A social project: Bakkie040 is a socially engaged coffee place. Initiated by Springplank, Trudo (social housing company) and Rotary Club Eindhoven - Eeckaerde, Bakkie040 propose a fresh start to homeless people by offering a job together with a temporary home. Bakkie040 is built in 3 containers and placed as an addition to Plug-in City (PiC) Plug-in city is a city in motion, inspired by the first concept from Archigram, it is designed and built by the community, with the idea of being able to be easily dismantled and relocated. Thus, Bakkie040 was designed with a similar mindset. The design allows the 3 containers to be easily detached and transported separately elsewhere.
Hyperlocal: The scale of the project allowed Bygg A&D to handle every aspect of both the design and the production. By involving the skills of the community, producing everything in PiC’s workshop, and building mainly from the left-over materials gathered in the neighborhood, the project became ‘hyperlocal’. While the design team was drawing, a first team of ‘gatherers’ collected the materials to create a feedback loop adjusting the design to the material. We gathered the windows from the refurbishment of a foodcourt happening nearby, we collected a large amount of timber and plywood from an exhibition also 2 blocks away and we received 2 tempered glass panels, used for the awning, from an old show at the art gallery on the other side of the street.
Design choices “We use everything we have, more labor work, less new materials, privilege screws to glue.” The walls and ceilings are paneled with reclaimed plywood fastened by long strips fixed with visible screws. All panels are easily removable, replaceable and, why not, reusable for a third life. The concrete-like floor, made of large panels of cement & wood fiber, calms the strong pattern of the old yellowed plywood.
The uniform color of the fabric on the back wall give an intimate and soft touch to the space and come to complete the relationship between the natural wood and the mineral floor. We used our 3D printer to produce locally, with organic-based plastic PLA, the light holders that gently letting naked light bulb providing a dimmable light. The design of the furniture is a response to maximizing the use of the leftover from the production. By designing table and chairs from small repeated parts the CNC was able to cut all the parts from all the pieces lying around the workshop .

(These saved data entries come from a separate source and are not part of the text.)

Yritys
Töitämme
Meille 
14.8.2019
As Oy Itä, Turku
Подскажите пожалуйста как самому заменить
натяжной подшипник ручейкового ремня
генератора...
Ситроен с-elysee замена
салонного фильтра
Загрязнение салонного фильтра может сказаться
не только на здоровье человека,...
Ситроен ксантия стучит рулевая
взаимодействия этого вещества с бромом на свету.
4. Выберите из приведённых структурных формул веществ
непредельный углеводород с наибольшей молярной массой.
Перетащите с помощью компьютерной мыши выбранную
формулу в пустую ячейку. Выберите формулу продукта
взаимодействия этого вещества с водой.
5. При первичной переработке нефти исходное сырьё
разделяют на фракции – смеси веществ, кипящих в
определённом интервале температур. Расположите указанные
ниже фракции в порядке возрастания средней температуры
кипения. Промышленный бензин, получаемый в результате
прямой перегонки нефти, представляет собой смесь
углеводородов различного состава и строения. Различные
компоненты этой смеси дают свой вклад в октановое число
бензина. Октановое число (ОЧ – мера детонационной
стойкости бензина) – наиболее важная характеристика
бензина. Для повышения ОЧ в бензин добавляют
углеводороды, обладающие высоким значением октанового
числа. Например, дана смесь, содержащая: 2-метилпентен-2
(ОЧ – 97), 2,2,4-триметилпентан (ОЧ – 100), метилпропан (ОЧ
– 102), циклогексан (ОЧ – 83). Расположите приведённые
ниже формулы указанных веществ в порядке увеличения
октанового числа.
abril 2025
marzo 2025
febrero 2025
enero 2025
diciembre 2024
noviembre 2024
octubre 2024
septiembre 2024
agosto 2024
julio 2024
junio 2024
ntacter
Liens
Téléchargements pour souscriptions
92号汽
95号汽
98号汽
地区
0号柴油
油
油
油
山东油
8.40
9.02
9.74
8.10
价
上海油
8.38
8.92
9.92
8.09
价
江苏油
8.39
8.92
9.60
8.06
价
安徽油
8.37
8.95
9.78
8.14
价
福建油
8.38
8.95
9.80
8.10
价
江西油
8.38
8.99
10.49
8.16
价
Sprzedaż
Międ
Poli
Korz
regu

The design is inspired by the Savonarola chair, named after Dominican priest Girolamo Savonarola who preached all his life for simplicity and frugality, giving up all the unnecessary superfluous. Ironically his name was given to the thing that he probably would have hated the most, a chair full of ornaments, a symbol of social status and luxury. With this collection we play with this ambiguity, offering a chair giving a lord's posture to every user, democratizing its social status, while being naked of ornaments and superfluous.